• **Zu bearbeitende Aufgabe**: Entnehmen Sie dem Text zum Tierschutz im NABU wortgetreu alles von „Der NABU fühlt“ bis hinunter zu „Rabenvögel zu bekämpfen.“.
··· Ausgangsdokument
Der NABU ist aktiv, um unser Naturerbe zu erhalten. Damit Sie auch weiterhin heimische Tiere und Pflanzen erleben können, braucht der NABU Ihre Unterstützung - am Besten noch heute!
Jetzt Mitglied werden!Natur- und Tierschutz im NABU
Von Pflegestationen und Artenschutzzentren
Im NABU spielt der Tierschutz in manchen Sachzusammenhängen durchaus eine Rolle. Programmatisch wird der Tierschutz beim NABU in Positionen zur Falknerei und beim Wildvogelhandel bemüht, ebenso bei der Positionierung des NABU zur Bau- und Fallenjagd, Jagd auf streunende Katzen und Hunde und dem Schrotschuss auf Wasservögel. Weiterhin kontrovers diskutiert wird die Positionierung des NABU zu gewerblichen Tierhaltungen.
Der NABU fühlt sich jedoch primär wildlebenden Tieren verpflichtet. Deren Schutz kann als eine Norm des Naturschutzes gelten. Bei seltenen und gefährdeten Arten ist das offenkundig. Je bedrohter eine Art ist, desto wichtiger wird auch das Individuum. Viele Mitglieder des NABU begründen ihr Engagement allerdings zuvorderst mit diesem Interesse am Einzelindividuum, etwa bei der Sorge um „ihre“ Amsel im eigenen Lebensumfeld. Beim am Individuum orientierten Artenschutz sind Aktivitäten wie die Vogelbeobachtung, Nistkastenbetreuung, Winterfütterung, Nestbewachung etc. besonders beliebt. Übersteigert ist diese Tierschutzmotivation jedoch dann, wenn natürliche Räuber-Beute-Beziehungen nicht mehr akzeptiert werden. Dies führt zu innerverbandlichen Konflikten, etwa bei der mit Naturschutzbelangen nicht kompatiblen Forderung, Beutegreifer wie Rabenvögel zu bekämpfen.
······
··· Bereitgestelltes Material
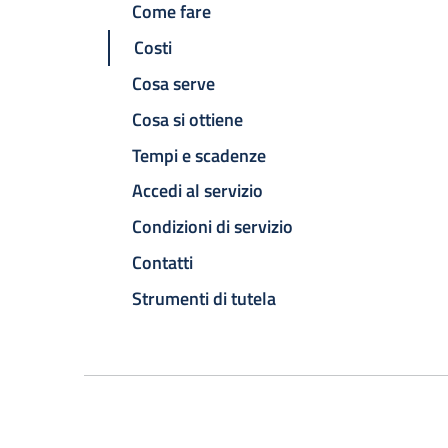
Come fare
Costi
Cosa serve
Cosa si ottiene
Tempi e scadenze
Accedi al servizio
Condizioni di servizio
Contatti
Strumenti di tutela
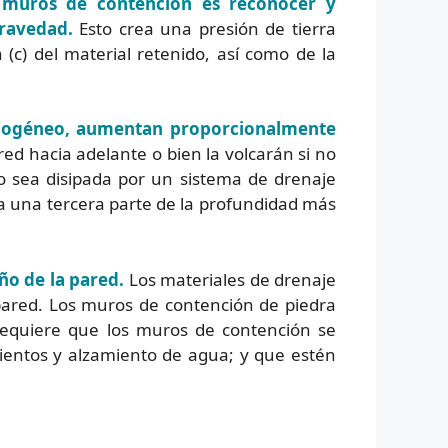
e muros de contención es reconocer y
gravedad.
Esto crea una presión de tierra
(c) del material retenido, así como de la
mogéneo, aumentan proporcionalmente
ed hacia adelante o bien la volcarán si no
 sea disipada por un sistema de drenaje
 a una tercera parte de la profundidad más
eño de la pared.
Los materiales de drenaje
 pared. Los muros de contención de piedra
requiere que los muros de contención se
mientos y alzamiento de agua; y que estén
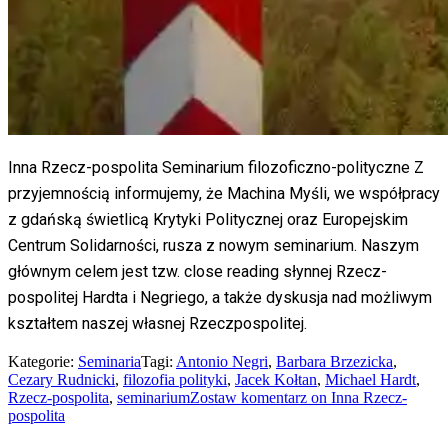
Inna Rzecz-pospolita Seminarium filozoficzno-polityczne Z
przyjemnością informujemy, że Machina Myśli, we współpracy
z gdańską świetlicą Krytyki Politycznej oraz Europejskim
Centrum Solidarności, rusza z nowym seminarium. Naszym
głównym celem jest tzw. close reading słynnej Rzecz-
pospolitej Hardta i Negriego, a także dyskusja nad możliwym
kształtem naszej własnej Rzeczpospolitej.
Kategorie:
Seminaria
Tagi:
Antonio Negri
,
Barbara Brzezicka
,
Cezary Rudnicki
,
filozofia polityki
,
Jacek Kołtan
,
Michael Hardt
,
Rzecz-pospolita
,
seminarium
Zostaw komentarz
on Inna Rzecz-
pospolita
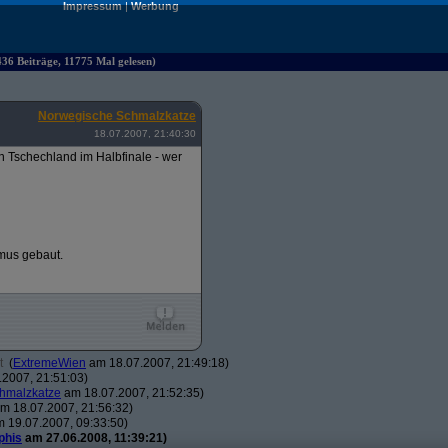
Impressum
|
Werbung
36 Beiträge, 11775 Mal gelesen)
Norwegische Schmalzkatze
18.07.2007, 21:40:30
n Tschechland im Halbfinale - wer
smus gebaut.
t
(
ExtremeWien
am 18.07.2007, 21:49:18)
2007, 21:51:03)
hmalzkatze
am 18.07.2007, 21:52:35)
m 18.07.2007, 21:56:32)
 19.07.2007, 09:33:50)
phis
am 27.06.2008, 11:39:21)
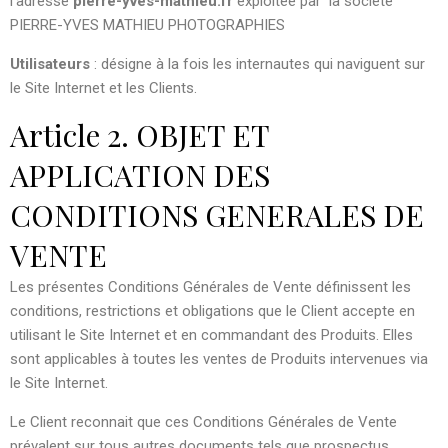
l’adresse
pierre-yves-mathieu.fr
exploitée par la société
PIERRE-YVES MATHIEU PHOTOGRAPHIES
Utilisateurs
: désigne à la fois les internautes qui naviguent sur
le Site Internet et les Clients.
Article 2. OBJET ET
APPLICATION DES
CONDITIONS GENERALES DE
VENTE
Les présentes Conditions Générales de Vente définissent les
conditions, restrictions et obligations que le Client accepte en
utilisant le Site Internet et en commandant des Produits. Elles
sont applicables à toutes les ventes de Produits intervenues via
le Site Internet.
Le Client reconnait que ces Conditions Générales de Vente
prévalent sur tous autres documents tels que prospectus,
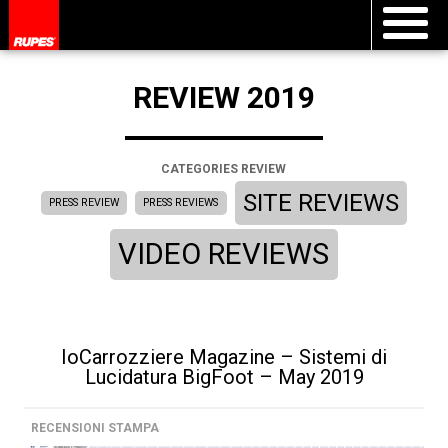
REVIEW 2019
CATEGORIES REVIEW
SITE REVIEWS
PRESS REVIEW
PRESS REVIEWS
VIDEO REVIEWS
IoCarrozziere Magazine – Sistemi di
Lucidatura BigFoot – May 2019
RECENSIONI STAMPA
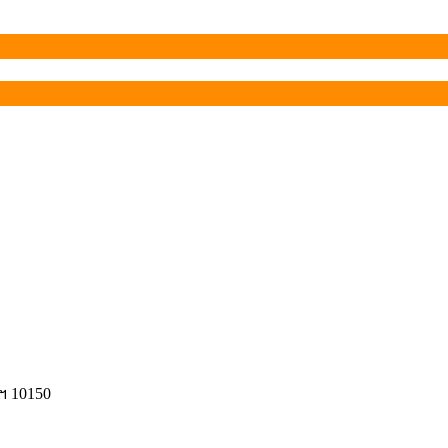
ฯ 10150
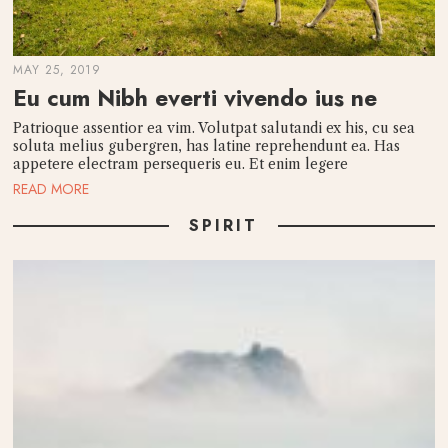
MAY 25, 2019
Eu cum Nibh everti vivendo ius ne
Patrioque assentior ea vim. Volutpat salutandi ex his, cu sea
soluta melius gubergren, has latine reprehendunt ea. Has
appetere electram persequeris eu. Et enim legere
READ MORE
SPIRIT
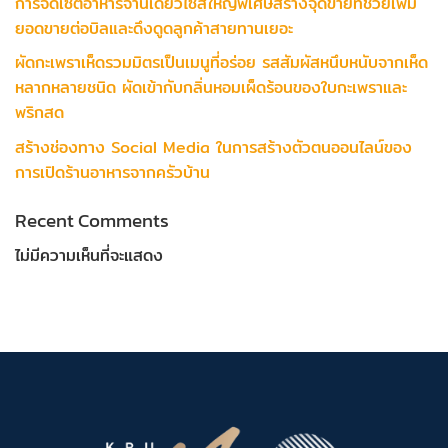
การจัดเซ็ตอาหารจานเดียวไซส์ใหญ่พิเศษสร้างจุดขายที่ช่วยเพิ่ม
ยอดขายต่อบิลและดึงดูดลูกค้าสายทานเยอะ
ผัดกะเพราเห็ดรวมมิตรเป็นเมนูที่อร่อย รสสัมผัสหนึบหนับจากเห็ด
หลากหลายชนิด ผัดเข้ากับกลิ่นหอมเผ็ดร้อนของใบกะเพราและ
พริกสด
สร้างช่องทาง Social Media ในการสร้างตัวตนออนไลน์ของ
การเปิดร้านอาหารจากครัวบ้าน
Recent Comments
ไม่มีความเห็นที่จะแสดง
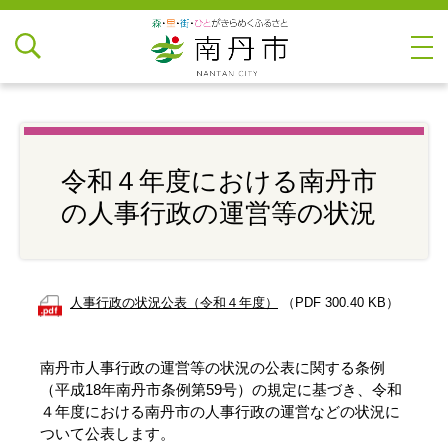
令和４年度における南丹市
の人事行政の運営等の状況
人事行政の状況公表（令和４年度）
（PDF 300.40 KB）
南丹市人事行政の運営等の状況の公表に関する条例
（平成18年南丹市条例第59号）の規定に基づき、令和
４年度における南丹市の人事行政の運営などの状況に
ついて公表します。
······
··· Bereitgestelltes Material
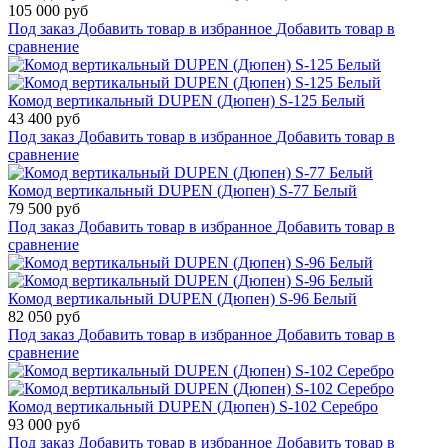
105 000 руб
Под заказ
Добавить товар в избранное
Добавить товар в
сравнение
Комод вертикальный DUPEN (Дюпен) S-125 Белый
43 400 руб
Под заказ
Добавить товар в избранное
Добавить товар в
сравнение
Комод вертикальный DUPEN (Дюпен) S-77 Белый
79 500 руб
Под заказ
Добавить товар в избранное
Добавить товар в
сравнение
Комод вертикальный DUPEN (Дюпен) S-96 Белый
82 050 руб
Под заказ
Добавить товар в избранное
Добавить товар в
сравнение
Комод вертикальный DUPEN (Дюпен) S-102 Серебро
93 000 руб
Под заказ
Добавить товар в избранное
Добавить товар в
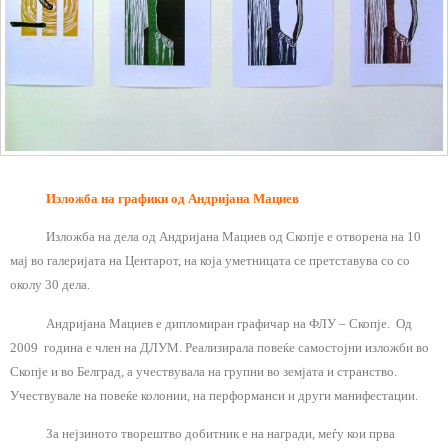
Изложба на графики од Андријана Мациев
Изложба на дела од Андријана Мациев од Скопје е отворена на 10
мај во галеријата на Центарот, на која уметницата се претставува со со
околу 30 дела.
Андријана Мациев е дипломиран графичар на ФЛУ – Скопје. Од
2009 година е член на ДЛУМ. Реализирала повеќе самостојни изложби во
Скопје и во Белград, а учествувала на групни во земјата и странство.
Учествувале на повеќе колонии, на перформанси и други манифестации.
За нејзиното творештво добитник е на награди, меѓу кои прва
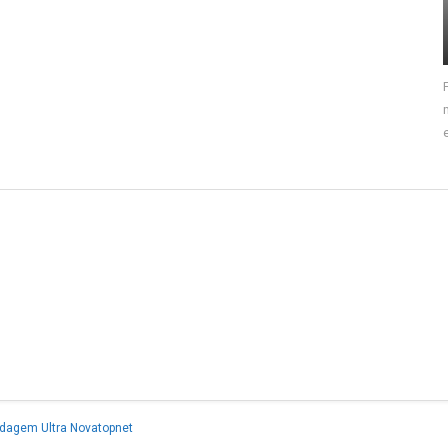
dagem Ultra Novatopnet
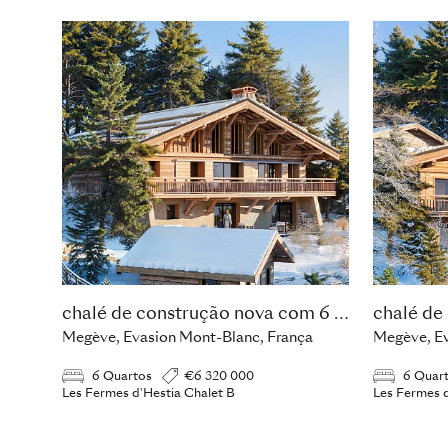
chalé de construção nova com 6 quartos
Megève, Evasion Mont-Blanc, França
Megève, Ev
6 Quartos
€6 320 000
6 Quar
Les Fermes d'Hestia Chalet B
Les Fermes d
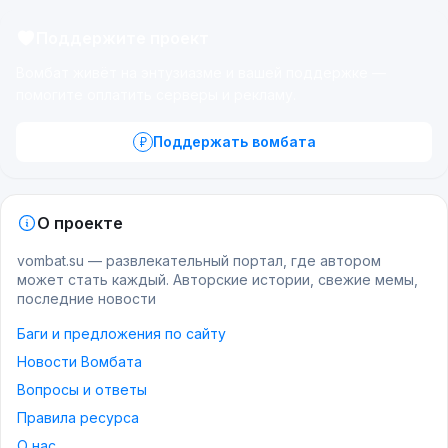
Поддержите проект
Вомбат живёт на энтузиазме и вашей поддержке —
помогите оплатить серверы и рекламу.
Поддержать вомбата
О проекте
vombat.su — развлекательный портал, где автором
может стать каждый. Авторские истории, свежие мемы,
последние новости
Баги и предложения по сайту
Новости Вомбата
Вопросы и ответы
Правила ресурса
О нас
······
• **Schriftliche Lösung**:
Der NABU fühlt sich jedoch primär wildlebenden Tieren verpflichtet. Deren Schutz kann als eine Norm des Naturschutzes gelten. Bei seltenen und gefährdeten Arten ist das offenkundig. Je bedrohter eine Art ist, desto wichtiger wird auch das Individuum. Viele Mitglieder des NABU begründen ihr Engagement allerdings zuvorderst mit diesem Interesse am Einzelindividuum, etwa bei der Sorge um „ihre“ Amsel im eigenen Lebensumfeld. Beim am Individuum orientierten Artenschutz sind Aktivitäten wie die Vogelbeobachtung, Nistkastenbetreuung, Winterfütterung, Nestbewachung etc. besonders beliebt. Übersteigert ist diese Tierschutzmotivation jedoch dann, wenn natürliche Räuber-Beute-Beziehungen nicht mehr akzeptiert werden. Dies führt zu innerverbandlichen Konflikten, etwa bei der mit Naturschutzbelangen nicht kompatiblen Forderung, Beutegreifer wie Rabenvögel zu bekämpfen.